The 'Cats had been on him for a long time, but initially he chose Washington State as his school of choice. "He got a little nervous about having a scholarship in Washington and was worried they were going to give the spot away," explained Cushing. "Once a young man commits somewhere, Coach Fitz is always great about calling and saying, 'Congratulations. Best of luck. We're not going to recruit you anymore. And why did that happen? Is there anything we can fix for ourselves in the future?' The young man at that point said, 'It wasn't that I chose them over you. I chose something over nothing.' We said, 'OK. If you're still interested in us, you've got to open it back up.' That's what he did."
Something over nothing?
"He was nervous a spot would be gone for him at Washington State and assumed our spot would be there if he wanted to fall back into it. So he wanted to make sure that there was something."
* Let us return, for a moment, to Ellis, the linebacker from Louisiana. He is an avid bow hunter who drives a diesel pickup with mud tires and custom rims and who used the $200 he got from his folks as an 18th birthday present to buy himself a new fishing rod. After signing with the 'Cats, a writer down his way suggested that Chicago might be a culture shock for him. Replied Ellis: "I'm going to shock them."
* Brandon Vitable, another member of this class, also has fairly-spiffy name. More importantly, he has an even better resume as a 6-foot-3, 295-pound center who chose the 'Cats over a long list that included Michigan State. When asked by his local paper about his decision, the aspiring business major noted: "They have the number-three ranked MBA program. It'd be great if I could graduate in five years with a master's degree."
* Last spring, in the wake of his team's loss in the Alamo Bowl, Fitzgerald said that the exposure the 'Cats received on that Monday night telecast opened doors for them in recruiting. Did that prove out? "Certainly, and we're seeing it again with the current juniors we're recruiting from the January 1st bowl game," said Cushing. "Everybody that we just signed saw us play in that bowl game last year. And everybody came to visit us early in the recruiting process and that's what we've found is key to getting the talented players, get them here early. And they all came to see us because of what they saw us do on national TV. So is there one specific player. No. But I think the entire class, to a person, said, 'I saw that game.'"
"Without a doubt, especially initially when we were getting to know the young men and their families," echoed Fitzgerald himself. "Their first impression was our game with Missouri. I'd say the same thing with some of the kids nationally and locally with this year's game (the Outback Bowl) for the 2011 class. We have so many kids excited. Success breeds success."
* Here is what the 'Cat coaches did Wednesday morning to celebrate their signing successes. "We," said Fitzgerald, "just watched probably 20 kids in the junior class this morning as a whole staff. Then we got those young people on the phone through their high schools coaches or social medium. So at the end of the day it never ends. We put this class to bed and we're full speed ahead on 2011."

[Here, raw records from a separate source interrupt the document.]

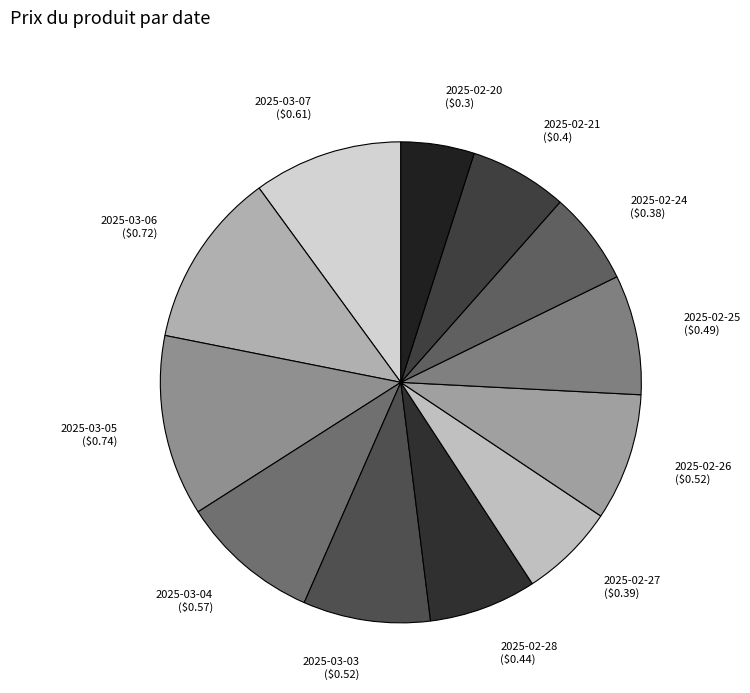

How many segments does this pie chart have?

12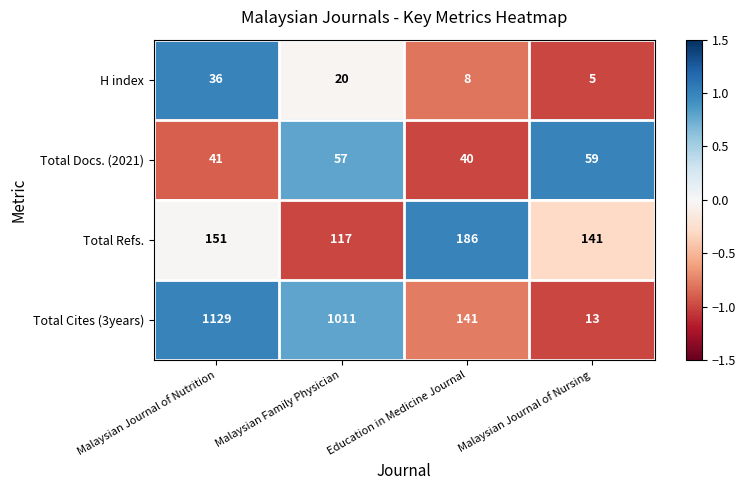

What is the sum of all Total Refs. values?

595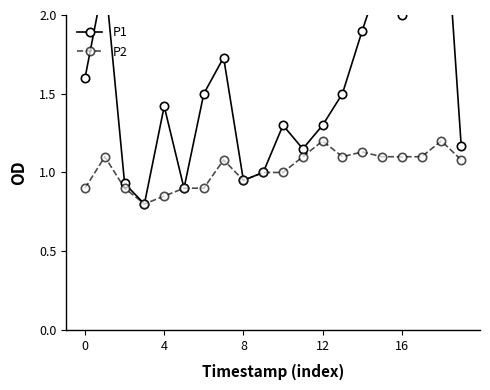

Is it true that P2 equals 1.1 at 16?

True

"I feel great today. We've certainly begun the Northwestern portion of these young men's careers and we're excited to get a chance to develop them," said Cushing. "But we've also been on the phone today with juniors that we've offered and want to begin that relationship. We're encouraging them to come visit. So I'm excited for the beginning of the next step, but also for the chance to start developing our relationship with the 2011 graduates."
So he won't celebrate tonight?
"I'll get a chance to go home and have dinner with my wife. That'll be nice."